An Iraqi court on Thursday overrode an earlier decision by Kirkuk’s provincial council to raise the Kurdish regional flag over public institutions in Kirkuk city.
In March, Kurdish members of Kirkuk’s provincial council voted in favor of raising the Kurdish regional flag – alongside Iraq’s national flag – over the city’s public institutions.
The following month, the Iraqi parliament voted to disallow the practice, saying only the Iraqi flag should grace the disputed city’s public buildings.
On Thursday, an Iraqi administrative court appeared to uphold the parliamentary vote, describing the provincial council’s decision as “contrary to the law”, according to a statement issued by the court.
“The court’s decision is binding and must be implemented by the relevant parties,” Tarek Harb, an Iraqi lawyer, told reporters.
During the US-led invasion of Iraq in 2003, Kurdish Peshmerga forces seized Kirkuk, prompting an influx of Kurds into the city, the population of which has historically been composed of Kurds, Arabs and Turkmen.
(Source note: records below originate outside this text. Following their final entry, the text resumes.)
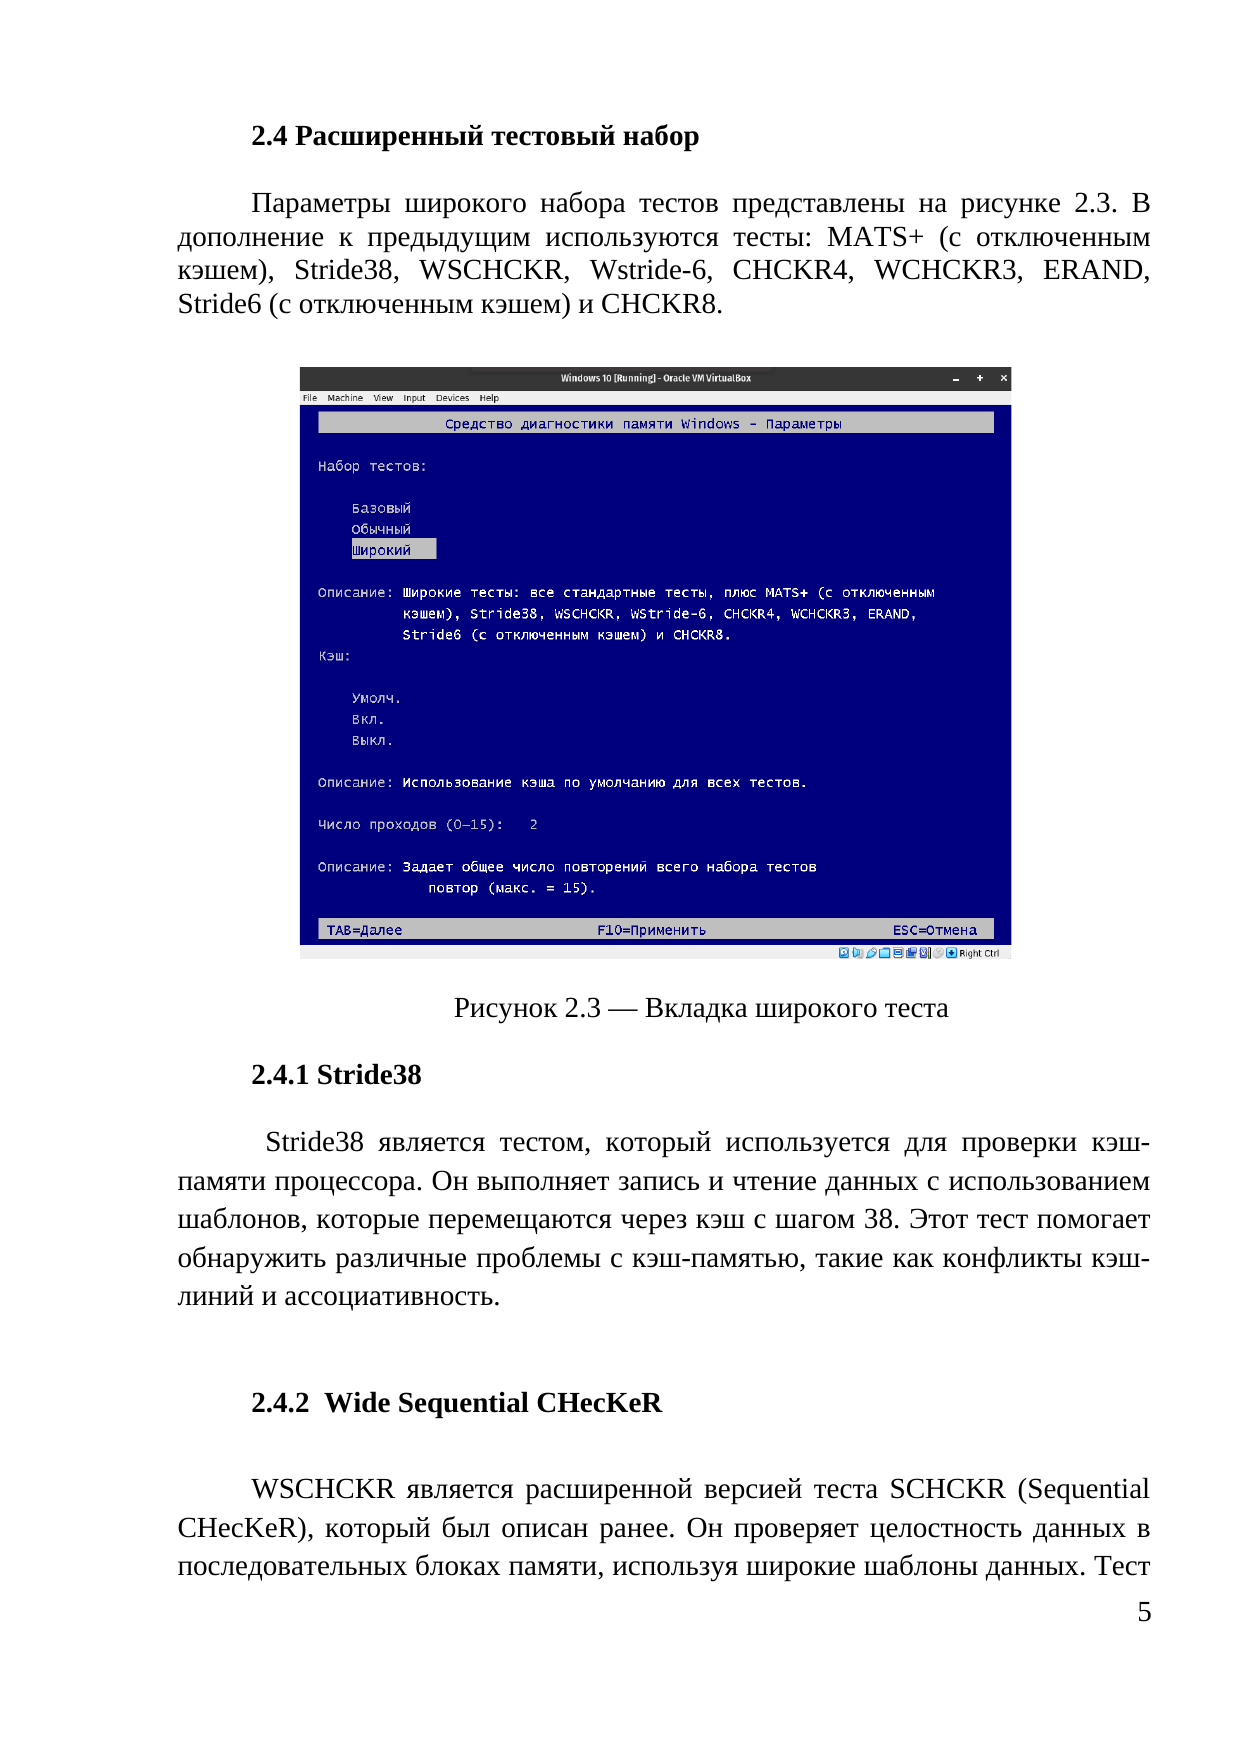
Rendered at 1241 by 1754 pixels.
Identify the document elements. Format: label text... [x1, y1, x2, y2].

subtitle 2.4.1 Stride38 [251, 1057, 1152, 1091]
text WSCHCKR является расширенной версией теста SCHCKR (Sequential CHecKeR), который был описан ранее. Он проверяет целостность данных в последовательных блоках памяти, используя широкие шаблоны данных. Тест [177, 1471, 1152, 1582]
text Параметры широкого набора тестов представлены на рисунке 2.3. В дополнение к предыдущим используются тесты: MATS+ (с отключенным кэшем), Stride38, WSCHCKR, Wstride-6, CHCKR4, WCHCKR3, ERAND, Stride6 (с отключенным кэшем) и CHCKR8. [177, 185, 1152, 319]
picture [299, 367, 1012, 959]
subtitle 2.4 Расширенный тестовый набор [251, 118, 1152, 152]
text Stride38 является тестом, который используется для проверки кэш-памяти процессора. Он выполняет запись и чтение данных с использованием шаблонов, которые перемещаются через кэш с шагом 38. Этот тест помогает обнаружить различные проблемы с кэш-памятью, такие как конфликты кэш-линий и ассоциативность. [177, 1124, 1152, 1312]
text Рисунок 2.3 — Вкладка широкого теста [177, 990, 1152, 1024]
subtitle 2.4.2 Wide Sequential CHecKeR [251, 1385, 1152, 1418]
While Baghdad insists that Kirkuk is administratively dependent on Iraq’s central government, the Patriotic Union of Kurdistan – an influential political party in the region – demands the city’s incorporation into the semi-autonomous Kurdish region.
On 25 September, the Erbil-based Kurdish Regional Government plans to hold a region-wide referendum on proposed independence from the Iraqi state.